Activity
Please copy each line of the listing below precisely, excluding the images.

Material provided
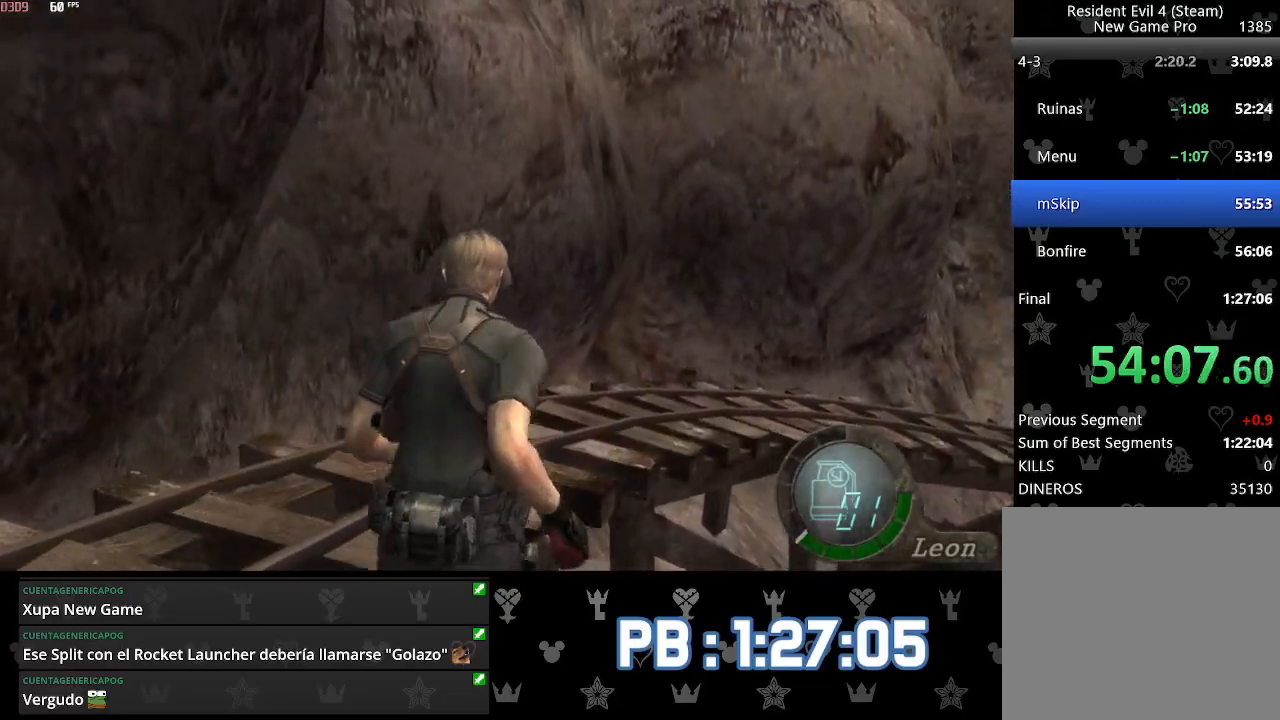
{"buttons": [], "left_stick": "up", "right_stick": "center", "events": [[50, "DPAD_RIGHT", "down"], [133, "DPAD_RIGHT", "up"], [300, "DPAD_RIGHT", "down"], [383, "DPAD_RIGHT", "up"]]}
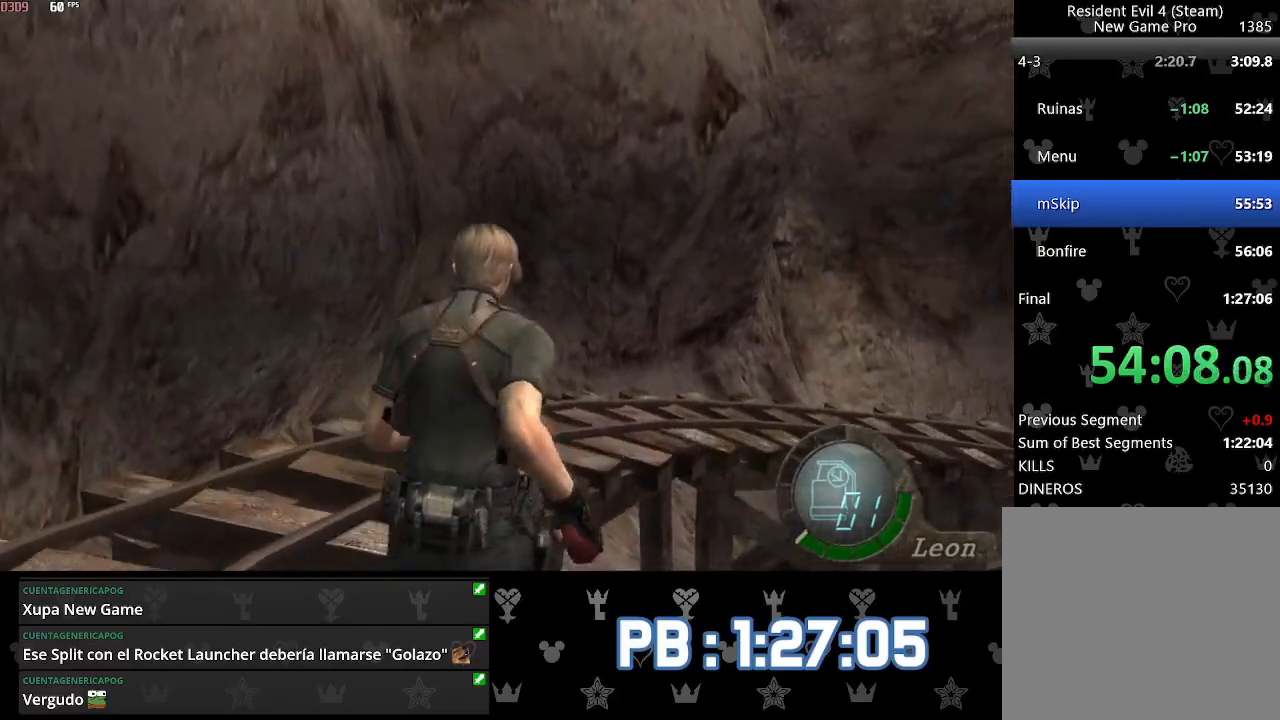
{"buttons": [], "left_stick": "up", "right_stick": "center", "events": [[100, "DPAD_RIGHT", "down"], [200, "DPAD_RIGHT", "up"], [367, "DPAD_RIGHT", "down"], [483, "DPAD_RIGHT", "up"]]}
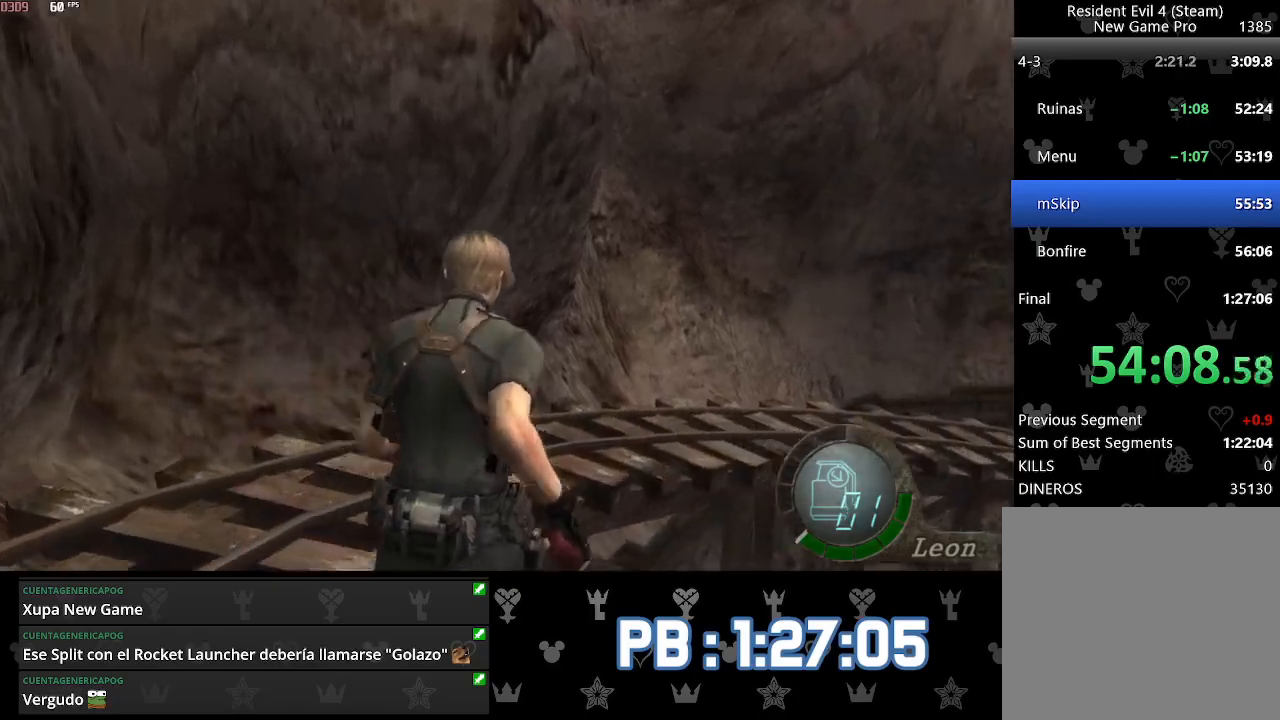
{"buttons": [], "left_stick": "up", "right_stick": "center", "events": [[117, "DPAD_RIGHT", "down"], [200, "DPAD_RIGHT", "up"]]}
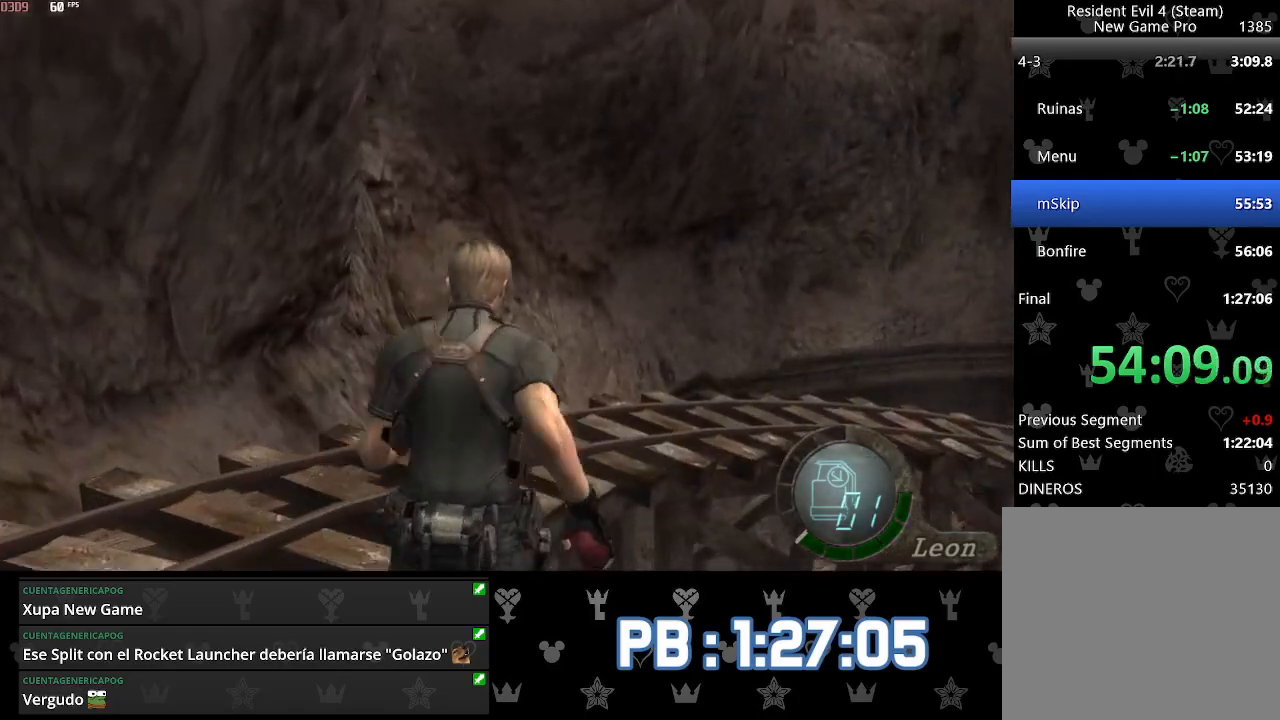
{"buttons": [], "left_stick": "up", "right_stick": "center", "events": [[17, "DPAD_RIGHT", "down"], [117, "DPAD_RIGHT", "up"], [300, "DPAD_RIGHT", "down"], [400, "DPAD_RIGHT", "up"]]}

Written solution
{"buttons": [], "left_stick": "up", "right_stick": "center", "events": [[50, "DPAD_RIGHT", "down"], [133, "DPAD_RIGHT", "up"], [300, "DPAD_RIGHT", "down"], [383, "DPAD_RIGHT", "up"]]}
{"buttons": [], "left_stick": "up", "right_stick": "center", "events": [[100, "DPAD_RIGHT", "down"], [200, "DPAD_RIGHT", "up"], [367, "DPAD_RIGHT", "down"], [483, "DPAD_RIGHT", "up"]]}
{"buttons": [], "left_stick": "up", "right_stick": "center", "events": [[117, "DPAD_RIGHT", "down"], [200, "DPAD_RIGHT", "up"]]}
{"buttons": [], "left_stick": "up", "right_stick": "center", "events": [[17, "DPAD_RIGHT", "down"], [117, "DPAD_RIGHT", "up"], [300, "DPAD_RIGHT", "down"], [400, "DPAD_RIGHT", "up"]]}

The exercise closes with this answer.